NCLA Senior Litigation Counsel Michael P. DeGrandis hosts Lunch & Law with Crystal Moroney and attorney Ron Canter to discuss a shocking abuse of process perpetrated by the Consumer Financial Protection Bureau.
To date, Ms. Moroney is nearing the fourth year of a CFPB investigation into her small law firm—an investigation that has included demands for attorney-client privileged documents, multiple Civil Investigative Demands (CIDs) for the same information, and intimidation of her clients. Mr. Canter has been battling CFPB on Ms. Moroney’s behalf from the beginning, and he was ready to defend her in federal court in November 2019. He never got the chance. CFPB had the court dismiss the case as “moot,” but three hours later it announced that it would reissue a nearly identical CID and keep the investigation going without court oversight.
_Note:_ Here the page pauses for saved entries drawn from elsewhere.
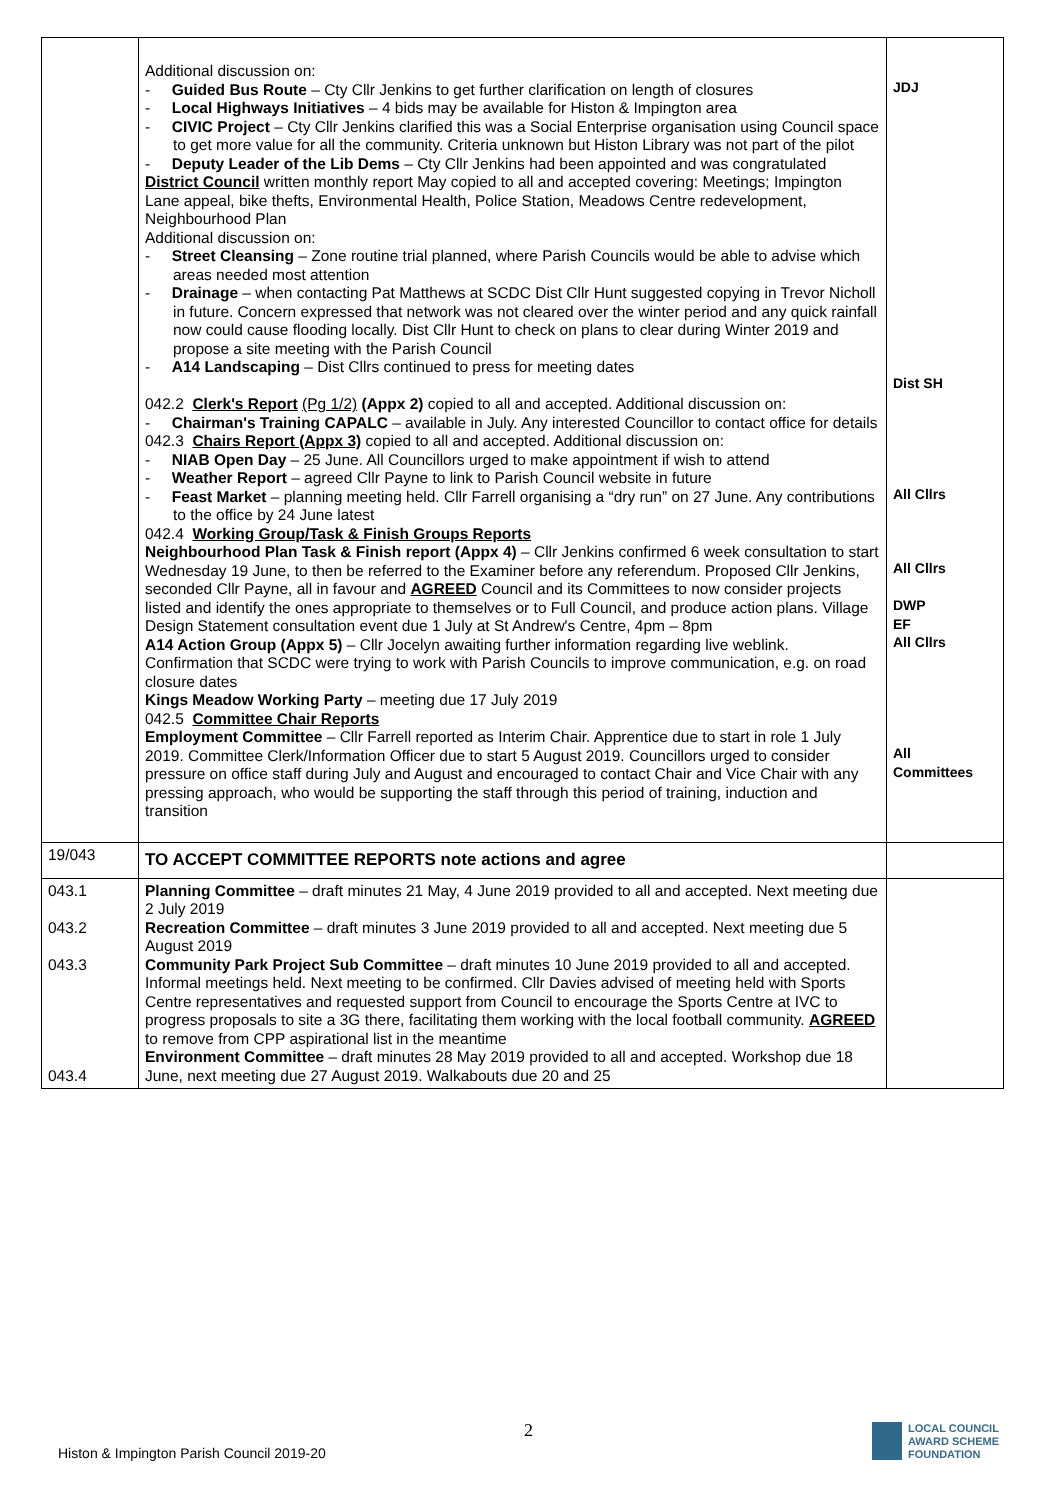| | Additional discussion on: - Guided Bus Route – Cty Cllr Jenkins to get further clarification on length of closures - Local Highways Initiatives – 4 bids may be available for Histon & Impington area - CIVIC Project – Cty Cllr Jenkins clarified this was a Social Enterprise organisation using Council space to get more value for all the community. Criteria unknown but Histon Library was not part of the pilot - Deputy Leader of the Lib Dems – Cty Cllr Jenkins had been appointed and was congratulated District Council written monthly report May copied to all and accepted covering: Meetings; Impington Lane appeal, bike thefts, Environmental Health, Police Station, Meadows Centre redevelopment, Neighbourhood Plan Additional discussion on: - Street Cleansing – Zone routine trial planned, where Parish Councils would be able to advise which areas needed most attention - Drainage – when contacting Pat Matthews at SCDC Dist Cllr Hunt suggested copying in Trevor Nicholl in future. Concern expressed that network was not cleared over the winter period and any quick rainfall now could cause flooding locally. Dist Cllr Hunt to check on plans to clear during Winter 2019 and propose a site meeting with the Parish Council - A14 Landscaping – Dist Cllrs continued to press for meeting dates 042.2 Clerk's Report (Pg 1/2) (Appx 2) copied to all and accepted. Additional discussion on: - Chairman's Training CAPALC – available in July. Any interested Councillor to contact office for details 042.3 Chairs Report (Appx 3) copied to all and accepted. Additional discussion on: - NIAB Open Day – 25 June. All Councillors urged to make appointment if wish to attend - Weather Report – agreed Cllr Payne to link to Parish Council website in future - Feast Market – planning meeting held. Cllr Farrell organising a “dry run” on 27 June. Any contributions to the office by 24 June latest 042.4 Working Group/Task & Finish Groups Reports Neighbourhood Plan Task & Finish report (Appx 4) – Cllr Jenkins confirmed 6 week consultation to start Wednesday 19 June, to then be referred to the Examiner before any referendum. Proposed Cllr Jenkins, seconded Cllr Payne, all in favour and AGREED Council and its Committees to now consider projects listed and identify the ones appropriate to themselves or to Full Council, and produce action plans. Village Design Statement consultation event due 1 July at St Andrew's Centre, 4pm – 8pm A14 Action Group (Appx 5) – Cllr Jocelyn awaiting further information regarding live weblink. Confirmation that SCDC were trying to work with Parish Councils to improve communication, e.g. on road closure dates Kings Meadow Working Party – meeting due 17 July 2019 042.5 Committee Chair Reports Employment Committee – Cllr Farrell reported as Interim Chair. Apprentice due to start in role 1 July 2019. Committee Clerk/Information Officer due to start 5 August 2019. Councillors urged to consider pressure on office staff during July and August and encouraged to contact Chair and Vice Chair with any pressing approach, who would be supporting the staff through this period of training, induction and transition | JDJ Dist SH All Cllrs All Cllrs DWP EF All Cllrs All Committees |
| 19/043 | TO ACCEPT COMMITTEE REPORTS note actions and agree | |
| 043.1 043.2 043.3 043.4 | Planning Committee – draft minutes 21 May, 4 June 2019 provided to all and accepted. Next meeting due 2 July 2019 Recreation Committee – draft minutes 3 June 2019 provided to all and accepted. Next meeting due 5 August 2019 Community Park Project Sub Committee – draft minutes 10 June 2019 provided to all and accepted. Informal meetings held. Next meeting to be confirmed. Cllr Davies advised of meeting held with Sports Centre representatives and requested support from Council to encourage the Sports Centre at IVC to progress proposals to site a 3G there, facilitating them working with the local football community. AGREED to remove from CPP aspirational list in the meantime Environment Committee – draft minutes 28 May 2019 provided to all and accepted. Workshop due 18 June, next meeting due 27 August 2019. Walkabouts due 20 and 25 | |
2
Histon & Impington Parish Council 2019-20
LOCAL COUNCIL
AWARD SCHEME
FOUNDATION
NCLA contends that CFPB acted beyond its constitutional authority when it targeted Ms. Maroney’s Law Firm with a Civil Investigative Demand, withdrew that CID on the cusp of her federal court hearing challenging it, and then promptly issued a new CID practically identical to the original one as soon as the case was dismissed as moot. The complaint asks the Court to redress this fundamental denial of Crystal Moroney’s right to due process.
Last December, The New Civil Liberties Alliance has filed a lawsuit in the U.S. District Court for the Southern District of New York challenging the funding mechanism for the Consumer Financial Protection Bureau (CFPB) as unconstitutional. Specifically, NCLA alleges that Congress unlawfully divested its legislative appropriations power when it gave CFPB the ability to draw funding directly from the Federal Reserve, without annual appropriations from Congress and without oversight from the appropriations committees of Congress.
The case also preserves the objection that Congress may not vest executive authority in CFPB, an independent agency led by a single director, while also shielding that agency’s director from Presidential oversight and removal.
Mark Chenoweth, NCLA Executive Director and General Counsel, believes that, “the case will afford an excellent opportunity to call into question the highly irregular—and almost certainly unconstitutional—way in which Congress has funded CFPB.”